• INSTRUCTION: A single figure is required: the number of lines below that contain "child".

• WORKING DATA:
────────────────

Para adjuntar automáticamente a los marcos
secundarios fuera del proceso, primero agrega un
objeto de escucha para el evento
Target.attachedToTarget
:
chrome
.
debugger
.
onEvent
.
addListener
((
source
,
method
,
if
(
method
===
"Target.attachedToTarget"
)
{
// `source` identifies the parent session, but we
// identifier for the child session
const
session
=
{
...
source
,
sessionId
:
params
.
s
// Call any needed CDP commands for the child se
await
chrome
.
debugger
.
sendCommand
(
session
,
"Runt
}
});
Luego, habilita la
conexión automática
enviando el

────────────────

• REPLY TO THE TASK: 2